| Diversify your Portfolio

Diversify your Portfolio


Are you ever worried about your job?  If you lose your job, will your income cease to exist?  The problem with having just one job and just one source of income is that if you lose it, you stop making money altogether.  The same goes with investing in stocks.  If you invest all your money in one company and the company tanks, you lose your entire investment.

You must diversify your stock portfolio to reduce your risk.  Taking risks is generally a good thing in the stock market if you are looking to make a lot of money, especially if you are young.  Still, the risk of putting all your money in one stock is completely unnecessary.  This risk will not increase your potential earnings, it will only increase your potential failure.

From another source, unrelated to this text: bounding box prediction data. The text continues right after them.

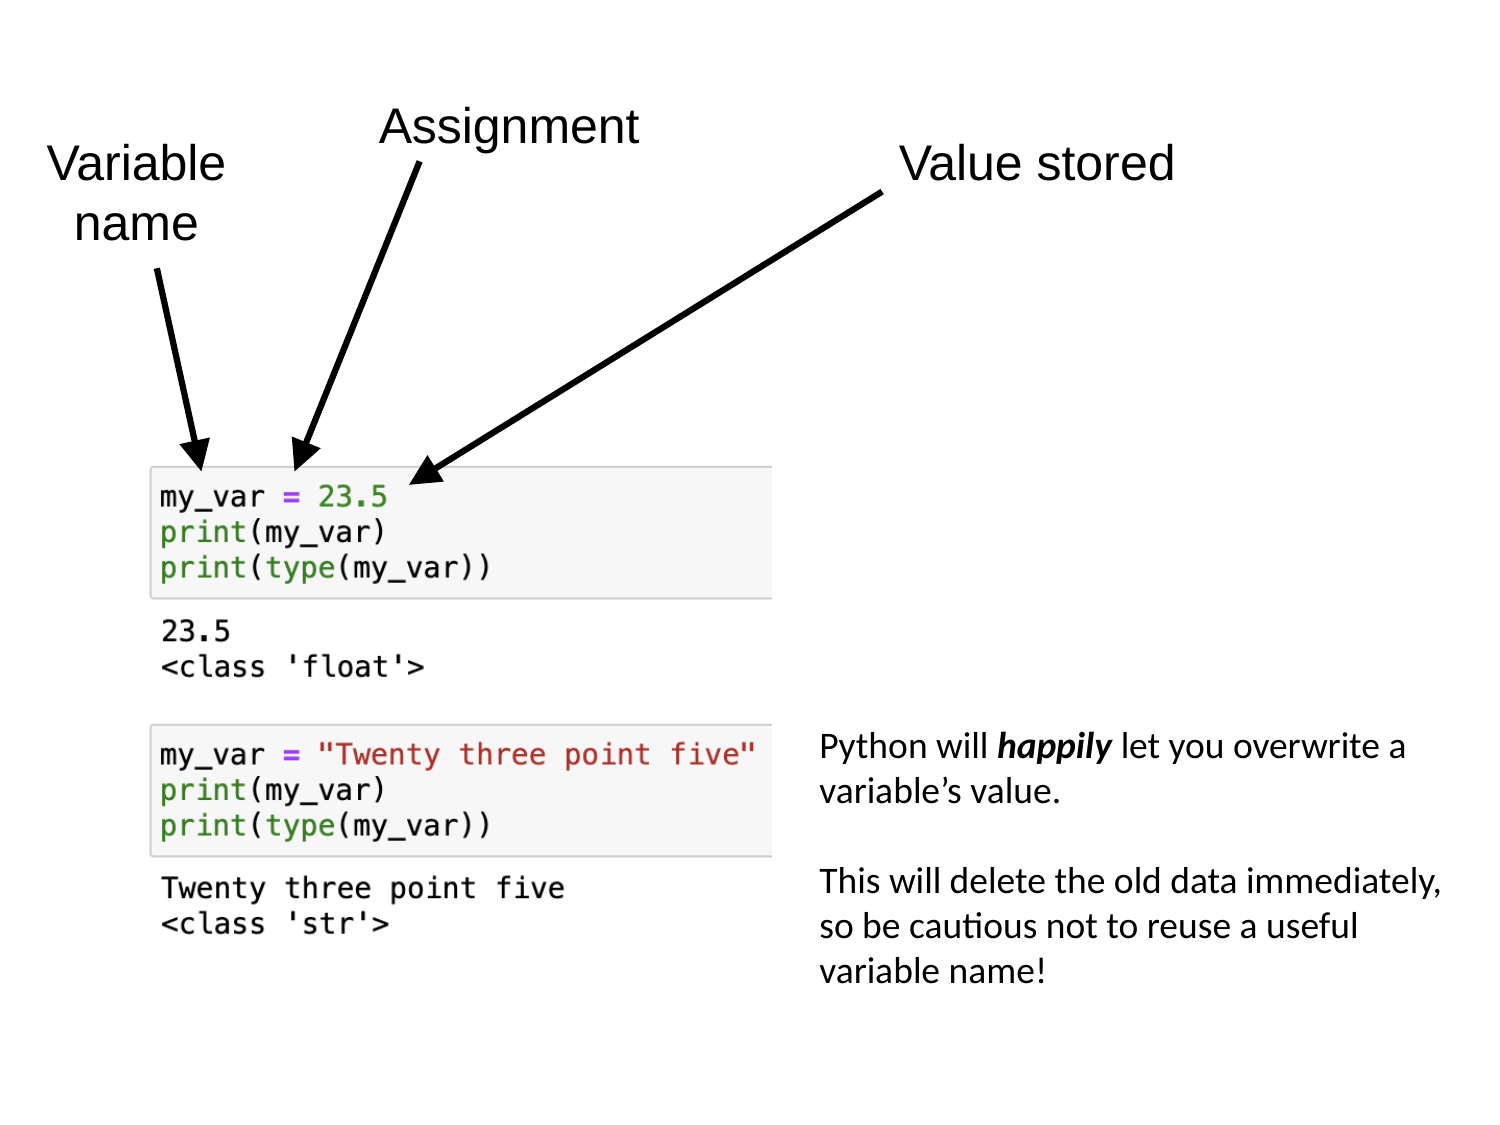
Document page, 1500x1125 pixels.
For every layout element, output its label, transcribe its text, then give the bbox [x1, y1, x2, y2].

text_box Assignment [363, 85, 655, 161]
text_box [294, 161, 420, 472]
text_box Variable name [31, 123, 242, 259]
text_box Python will happily let you overwrite a variable’s value. This will delete the old data immediately, so be cautious not to reuse a useful variable name! [804, 713, 1460, 999]
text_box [156, 268, 202, 472]
picture [136, 446, 772, 964]
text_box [409, 191, 883, 485]
text_box Value stored [883, 123, 1191, 199]
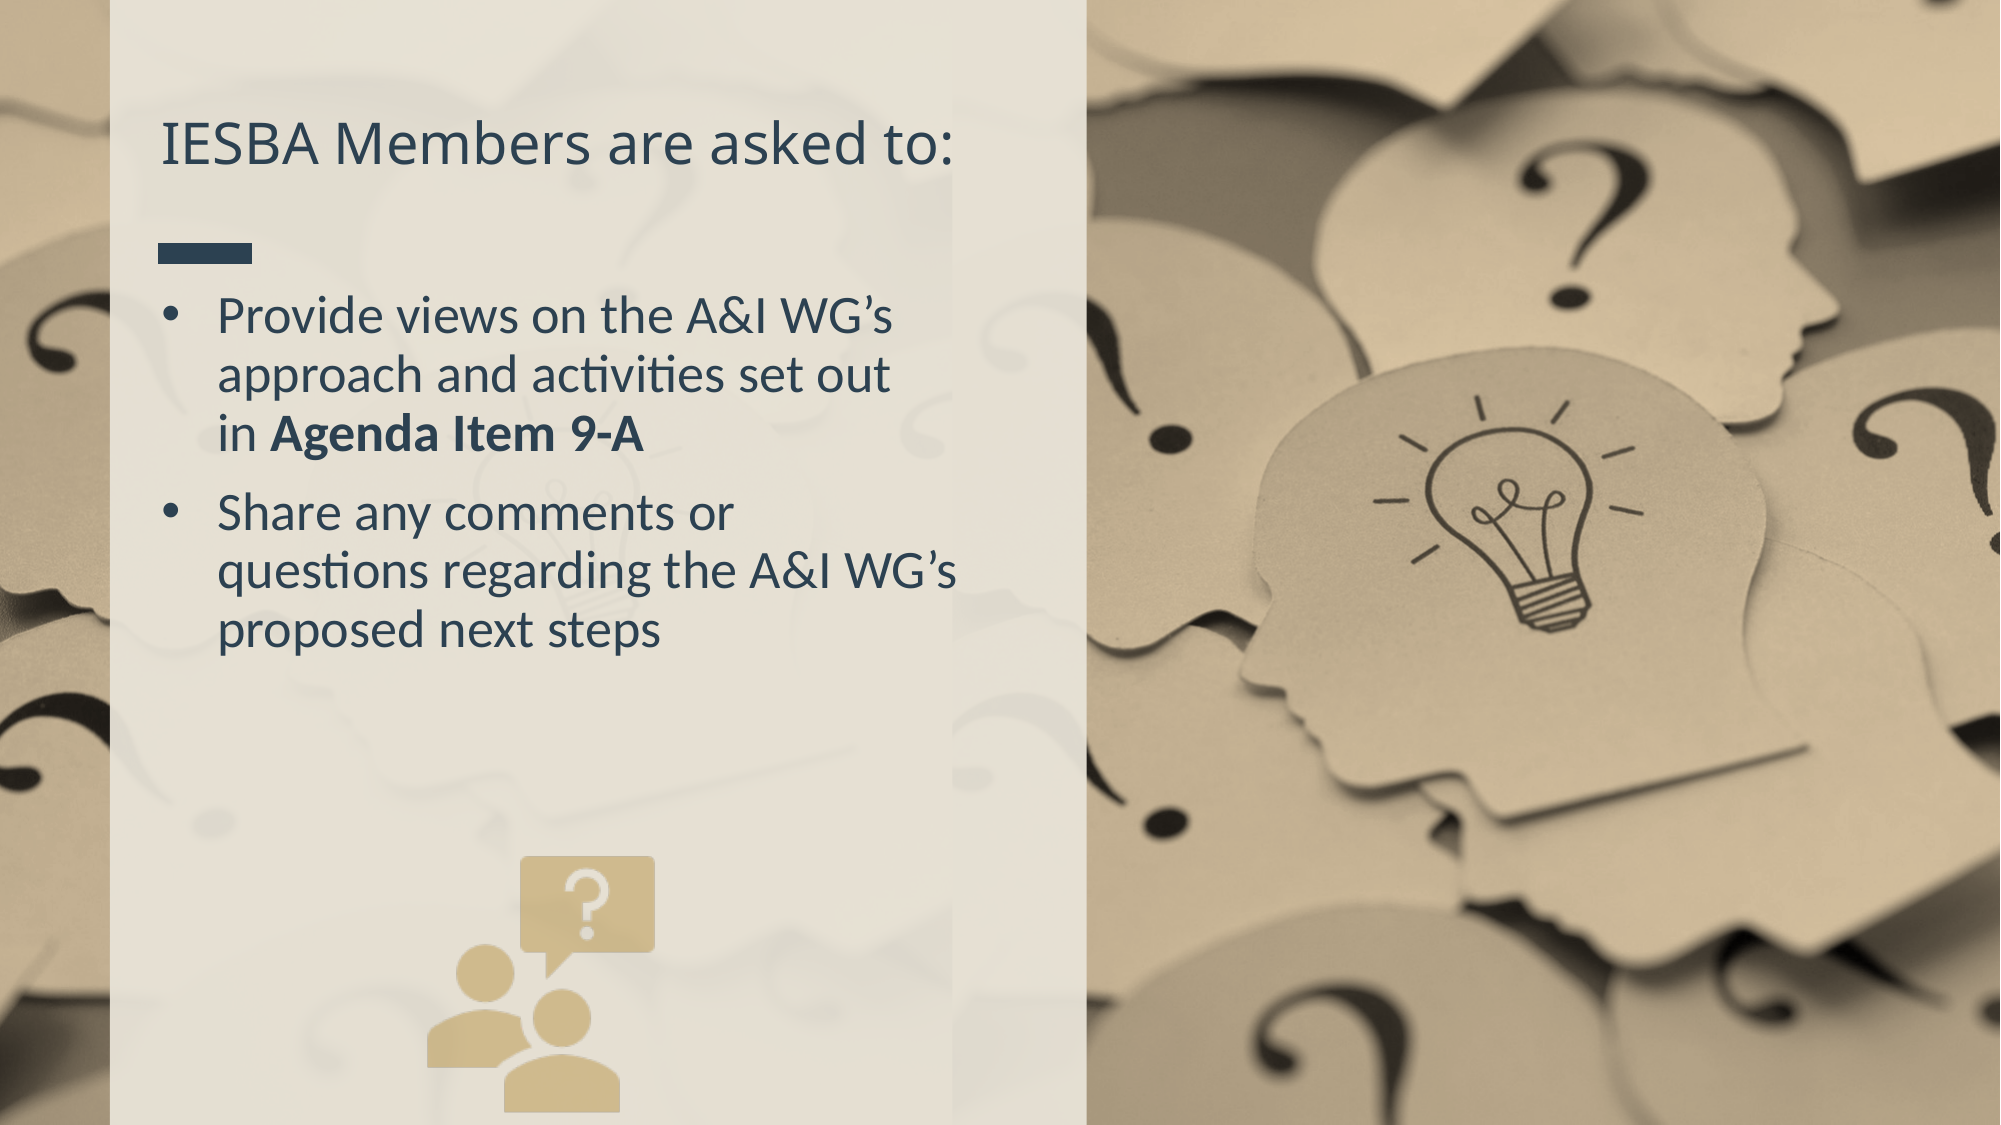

Let’s say you invest all your money into one stock that finance professionals believe will increase 25% in the next year.  That is a high risk because in order to increase 25%, the stock must either have a lot of growth that it may or may not get, or it’s extremely undervalued and may or may not go up.  If the stock goes up 25%, or even just 10%, you’ve done well, but if you goes down 25% or goes under completely, you’ve lost a lot of money.

Even if you want to take a lot of risk, you could still diversify your portfolio with many risky investments.  If you invest your money in 5 stocks that all expect a 25% increase and on 2 of them lose all their value, you’ve still made a 15% return which is very good.  The probability that 5 stocks will diminish or even just decrease in value is much less than just one.

Be smart with your diversification.

Diversify according to your situation, how much money you want to make, and the safest most secure way possible. You are basically going to need to calculate how much risk you’ll pass up to be safe. If you are young, you can take more risk because you have more time to make back what you’ve lost. As you get older and closer to retirement, you need to take less risk.

You can take less risk by investing in solid companies that have been around for a while and have little chance of falling through and also by buying bonds and government securities.